(INPUT RECORDS)

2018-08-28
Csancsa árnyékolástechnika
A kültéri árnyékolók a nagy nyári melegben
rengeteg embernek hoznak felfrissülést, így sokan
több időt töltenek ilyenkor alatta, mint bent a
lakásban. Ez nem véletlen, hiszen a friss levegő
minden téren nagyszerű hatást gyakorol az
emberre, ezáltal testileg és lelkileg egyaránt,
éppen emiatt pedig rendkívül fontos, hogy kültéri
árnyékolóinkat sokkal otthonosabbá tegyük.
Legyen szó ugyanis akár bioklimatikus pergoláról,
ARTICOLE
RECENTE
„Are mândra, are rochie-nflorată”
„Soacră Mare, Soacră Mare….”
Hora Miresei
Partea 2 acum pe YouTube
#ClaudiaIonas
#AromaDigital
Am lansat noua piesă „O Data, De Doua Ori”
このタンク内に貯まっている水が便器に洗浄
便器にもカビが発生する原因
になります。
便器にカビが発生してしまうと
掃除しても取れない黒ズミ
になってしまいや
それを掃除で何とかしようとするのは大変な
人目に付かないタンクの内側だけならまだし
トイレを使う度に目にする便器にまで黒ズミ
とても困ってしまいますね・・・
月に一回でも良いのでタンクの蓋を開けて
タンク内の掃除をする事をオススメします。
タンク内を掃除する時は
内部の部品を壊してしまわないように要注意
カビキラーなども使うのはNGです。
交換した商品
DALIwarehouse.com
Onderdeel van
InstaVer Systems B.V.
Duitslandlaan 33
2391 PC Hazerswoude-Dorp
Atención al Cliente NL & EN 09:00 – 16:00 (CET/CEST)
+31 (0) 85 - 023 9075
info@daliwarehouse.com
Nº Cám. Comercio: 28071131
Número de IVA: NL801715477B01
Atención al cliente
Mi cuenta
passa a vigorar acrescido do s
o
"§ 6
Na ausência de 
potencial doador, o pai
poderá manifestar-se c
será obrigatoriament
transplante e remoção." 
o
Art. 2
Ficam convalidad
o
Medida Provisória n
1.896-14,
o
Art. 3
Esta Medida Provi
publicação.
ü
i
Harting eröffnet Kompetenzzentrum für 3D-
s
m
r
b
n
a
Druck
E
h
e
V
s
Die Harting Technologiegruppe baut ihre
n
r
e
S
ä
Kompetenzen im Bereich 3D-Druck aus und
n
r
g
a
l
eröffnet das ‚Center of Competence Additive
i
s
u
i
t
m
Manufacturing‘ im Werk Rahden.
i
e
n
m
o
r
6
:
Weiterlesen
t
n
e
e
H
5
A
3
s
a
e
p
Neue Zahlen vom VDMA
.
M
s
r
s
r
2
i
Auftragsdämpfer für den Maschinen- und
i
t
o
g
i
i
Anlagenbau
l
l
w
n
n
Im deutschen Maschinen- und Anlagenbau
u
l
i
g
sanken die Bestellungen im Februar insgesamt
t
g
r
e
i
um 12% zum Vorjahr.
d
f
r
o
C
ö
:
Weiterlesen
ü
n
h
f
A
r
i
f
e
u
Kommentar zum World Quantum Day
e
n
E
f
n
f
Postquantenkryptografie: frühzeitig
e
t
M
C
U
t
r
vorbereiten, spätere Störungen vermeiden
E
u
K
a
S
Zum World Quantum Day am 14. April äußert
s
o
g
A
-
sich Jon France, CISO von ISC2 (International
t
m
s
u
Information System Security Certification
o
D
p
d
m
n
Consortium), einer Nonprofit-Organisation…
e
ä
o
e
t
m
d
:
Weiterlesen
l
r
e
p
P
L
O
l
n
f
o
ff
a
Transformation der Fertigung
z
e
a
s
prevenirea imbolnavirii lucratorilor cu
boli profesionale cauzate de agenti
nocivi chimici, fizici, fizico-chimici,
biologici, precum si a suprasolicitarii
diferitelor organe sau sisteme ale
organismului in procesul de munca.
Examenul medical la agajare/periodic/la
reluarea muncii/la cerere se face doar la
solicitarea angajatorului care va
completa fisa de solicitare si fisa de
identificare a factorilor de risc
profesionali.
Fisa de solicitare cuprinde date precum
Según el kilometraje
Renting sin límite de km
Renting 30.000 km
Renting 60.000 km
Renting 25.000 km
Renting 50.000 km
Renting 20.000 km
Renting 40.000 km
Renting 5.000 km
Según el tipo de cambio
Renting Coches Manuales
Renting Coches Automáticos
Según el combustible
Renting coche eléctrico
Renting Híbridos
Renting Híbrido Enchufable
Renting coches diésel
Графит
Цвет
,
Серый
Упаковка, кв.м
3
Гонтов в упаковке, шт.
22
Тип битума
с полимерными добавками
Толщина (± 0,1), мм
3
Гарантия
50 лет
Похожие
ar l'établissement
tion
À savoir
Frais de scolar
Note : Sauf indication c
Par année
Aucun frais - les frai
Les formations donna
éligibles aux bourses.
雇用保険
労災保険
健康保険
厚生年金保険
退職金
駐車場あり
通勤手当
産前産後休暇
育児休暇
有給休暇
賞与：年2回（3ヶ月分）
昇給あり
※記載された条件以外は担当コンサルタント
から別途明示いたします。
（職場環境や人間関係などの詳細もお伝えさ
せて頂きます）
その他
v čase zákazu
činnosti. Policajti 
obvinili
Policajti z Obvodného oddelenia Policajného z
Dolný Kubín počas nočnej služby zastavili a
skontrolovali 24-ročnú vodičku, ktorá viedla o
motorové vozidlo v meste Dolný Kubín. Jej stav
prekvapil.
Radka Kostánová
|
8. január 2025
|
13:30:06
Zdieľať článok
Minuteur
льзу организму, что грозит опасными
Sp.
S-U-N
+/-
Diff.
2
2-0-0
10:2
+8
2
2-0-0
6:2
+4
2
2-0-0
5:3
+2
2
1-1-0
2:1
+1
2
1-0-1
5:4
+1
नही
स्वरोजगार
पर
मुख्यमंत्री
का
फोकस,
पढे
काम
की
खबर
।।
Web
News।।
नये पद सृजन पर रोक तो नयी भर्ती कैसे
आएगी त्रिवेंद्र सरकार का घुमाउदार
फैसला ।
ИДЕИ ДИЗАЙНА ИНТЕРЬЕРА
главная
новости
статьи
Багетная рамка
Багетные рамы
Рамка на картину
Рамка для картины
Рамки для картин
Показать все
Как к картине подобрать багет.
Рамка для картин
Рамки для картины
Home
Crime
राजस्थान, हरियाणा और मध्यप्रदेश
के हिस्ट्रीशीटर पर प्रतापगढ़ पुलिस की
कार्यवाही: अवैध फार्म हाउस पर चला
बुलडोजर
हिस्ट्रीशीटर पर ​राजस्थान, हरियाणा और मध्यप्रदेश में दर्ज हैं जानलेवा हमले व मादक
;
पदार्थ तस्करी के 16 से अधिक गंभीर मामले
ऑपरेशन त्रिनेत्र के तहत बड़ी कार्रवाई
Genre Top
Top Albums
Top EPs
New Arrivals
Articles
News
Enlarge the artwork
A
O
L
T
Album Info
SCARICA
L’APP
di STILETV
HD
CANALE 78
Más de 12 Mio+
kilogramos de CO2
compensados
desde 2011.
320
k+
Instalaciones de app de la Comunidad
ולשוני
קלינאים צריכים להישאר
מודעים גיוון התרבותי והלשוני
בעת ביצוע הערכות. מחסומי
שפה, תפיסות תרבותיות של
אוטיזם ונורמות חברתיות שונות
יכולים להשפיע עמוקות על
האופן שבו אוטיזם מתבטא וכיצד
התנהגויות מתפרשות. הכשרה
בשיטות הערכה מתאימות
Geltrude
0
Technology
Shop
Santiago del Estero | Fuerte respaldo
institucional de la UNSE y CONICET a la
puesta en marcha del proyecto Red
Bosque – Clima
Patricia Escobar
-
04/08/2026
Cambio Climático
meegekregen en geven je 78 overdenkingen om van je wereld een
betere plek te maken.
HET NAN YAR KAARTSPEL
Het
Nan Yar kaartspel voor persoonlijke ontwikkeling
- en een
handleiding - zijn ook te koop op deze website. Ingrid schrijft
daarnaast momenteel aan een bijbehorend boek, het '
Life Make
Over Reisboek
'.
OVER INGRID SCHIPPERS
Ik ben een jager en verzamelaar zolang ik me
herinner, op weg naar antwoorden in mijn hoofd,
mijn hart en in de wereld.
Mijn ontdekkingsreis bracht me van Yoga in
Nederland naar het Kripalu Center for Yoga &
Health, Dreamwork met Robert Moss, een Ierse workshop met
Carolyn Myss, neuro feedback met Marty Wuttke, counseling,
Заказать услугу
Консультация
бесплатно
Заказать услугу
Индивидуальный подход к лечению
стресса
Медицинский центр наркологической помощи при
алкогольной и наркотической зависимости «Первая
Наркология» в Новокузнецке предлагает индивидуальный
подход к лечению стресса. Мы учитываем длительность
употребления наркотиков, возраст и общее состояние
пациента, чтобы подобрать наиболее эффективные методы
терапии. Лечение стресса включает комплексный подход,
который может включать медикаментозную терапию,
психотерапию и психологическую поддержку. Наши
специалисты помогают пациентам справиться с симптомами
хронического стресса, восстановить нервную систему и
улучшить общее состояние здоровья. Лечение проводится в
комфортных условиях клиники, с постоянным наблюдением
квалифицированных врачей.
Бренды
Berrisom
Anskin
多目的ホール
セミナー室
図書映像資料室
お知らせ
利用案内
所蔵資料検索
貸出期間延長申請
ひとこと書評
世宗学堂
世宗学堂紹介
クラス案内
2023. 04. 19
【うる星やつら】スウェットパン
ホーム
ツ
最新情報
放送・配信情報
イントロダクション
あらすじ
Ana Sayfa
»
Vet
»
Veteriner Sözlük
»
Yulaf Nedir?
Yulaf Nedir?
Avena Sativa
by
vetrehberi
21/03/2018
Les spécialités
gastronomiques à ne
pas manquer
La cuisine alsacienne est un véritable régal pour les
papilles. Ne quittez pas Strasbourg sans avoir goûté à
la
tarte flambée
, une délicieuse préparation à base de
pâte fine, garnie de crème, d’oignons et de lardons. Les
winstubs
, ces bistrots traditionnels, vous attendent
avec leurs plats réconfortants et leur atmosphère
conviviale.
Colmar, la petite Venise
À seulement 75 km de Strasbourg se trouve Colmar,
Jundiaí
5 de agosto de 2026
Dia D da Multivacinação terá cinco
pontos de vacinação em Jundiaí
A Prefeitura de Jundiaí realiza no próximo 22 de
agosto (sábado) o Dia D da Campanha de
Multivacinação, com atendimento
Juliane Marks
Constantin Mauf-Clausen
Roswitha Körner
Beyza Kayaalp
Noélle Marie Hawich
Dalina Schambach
(End INPUT RECORDS)
Within the material above, find every line containing the word "eröffnet" and copy it.

Harting eröffnet Kompetenzzentrum für 3D-
eröffnet das ‚Center of Competence Additive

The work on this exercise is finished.